• **AUSGANGSTEXT**:
Politische Willkür ersetzt den Rechtsstaat

Heute Morgen hat Bundesinnenministerin Nancy Faeser das „Compact-Magazin“ verboten. Es ist der vorläufige Schlusspunkt in der Demontage des liberalen Rechtsstaates durch die Verfassungsministerin.

picture alliance/dpa | Michael Kappeler

Nach dem Ende der Fußball-Europameisterschaft beschäftigt sich das „Bundesministerium des Inneren und für Heimat“ wieder mit dem, was es seit der Ernennung der hessischen SPD-Politikerin Nancy Faeser zur Bundesinnenministerin als seine Kernkompetenz betrachtet: der Delegitimierung der verfassungsrechtlichen Ordnung. In den frühen Morgenstunden hat das Ministerium mit der Durchsuchung der Räumlichkeiten der „Compact-Magazin GmbH“ begonnen. Das betraf auch die Privaträume ihres Chefredakteurs Jürgen Elsässer.

An den Umständen dieser Aktion durfte die Öffentlichkeit teilhaben. Offensichtlich waren Pressevertreter vor Ort, die es für eine gute Idee hielten, einen noch schlaftrunkenen Elsässer bei der Überreichung des Durchsuchungsbeschlusses abzulichten. Die rechtliche Würdigung solcher Methoden ist noch zu prüfen. Aber es ist ein bezeichnendes Berufsverständnis von Journalisten, wenn sie das Verbot eines Presseerzeugnisses auf Grundlage einer willkürlichen Entscheidung der Bundesinnenministerin unterstützen sollten.

Grundrechte schützen den Bürger, nicht eine Ministerin

Denn darum handelt es sich, wie der offiziellen Begründung des Ministeriums zu entnehmen ist. Die rechtliche Fassade liefert der Artikel 9 Absatz 3 GG in Verbindung mit dem § 3 Vereinsgesetz. In der Argumentation gibt sich das Ministerium allerdings noch nicht einmal den Anschein einer rechtlichen Prüfung, sondern verweist lediglich auf die politischen Überzeugungen der Ministerin Faeser, wie im folgenden Zitat deutlich wird: „Ich habe heute das rechtsextremistische ‚COMPACT-Magazin‘ verboten. Es ist ein zentrales Sprachrohr der rechtsextremistischen Szene. Dieses Magazin hetzt auf unsägliche Weise gegen Jüdinnen und Juden, gegen Menschen mit Migrationsgeschichte und gegen unsere parlamentarische Demokratie. Unser Verbot ist ein harter Schlag gegen die rechtsextremistische Szene. Das Verbot zeigt, dass wir auch gegen die geistigen Brandstifter vorgehen, die ein Klima von Hass und Gewalt gegenüber Geflüchteten und Migranten schüren und unseren demokratischen Staat überwinden wollen.“

Compact-Verbot
Faeser überspannt den Bogen: „eindeutig verfassungswidrig“
Es ist aber rechtlich irrelevant, wie die Ministerin etwas politisch beurteilt. Die freiheitliche Rechtsordnung beruht darauf, dass sie den Bürger vor den politischen Vertretern eines Staates schützt. Diese können nämlich das ihnen auf Zeit übertragene staatliche Gewaltmonopol missbrauchen, um ihre Macht zu sichern. Das ist der Sinn von Grundrechten: Sie schützen nicht die Bundesinnenministerin, sondern den Bürger vor möglichem Machtmissbrauch.

• **AUFGABE**: Welche Rechtsgrundlage nennt der Ausgangstext für das Verbot des „Compact-Magazins“?

• **ROHDATEN**:
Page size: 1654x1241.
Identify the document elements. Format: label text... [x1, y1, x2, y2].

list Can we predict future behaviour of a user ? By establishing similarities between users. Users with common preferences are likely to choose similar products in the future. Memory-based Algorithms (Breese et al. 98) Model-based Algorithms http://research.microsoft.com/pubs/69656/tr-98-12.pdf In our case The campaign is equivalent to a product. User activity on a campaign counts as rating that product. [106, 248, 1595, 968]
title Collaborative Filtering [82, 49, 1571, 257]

• **LÖSUNG**: Artikel 9 Absatz 3 GG in Verbindung mit § 3 Vereinsgesetz.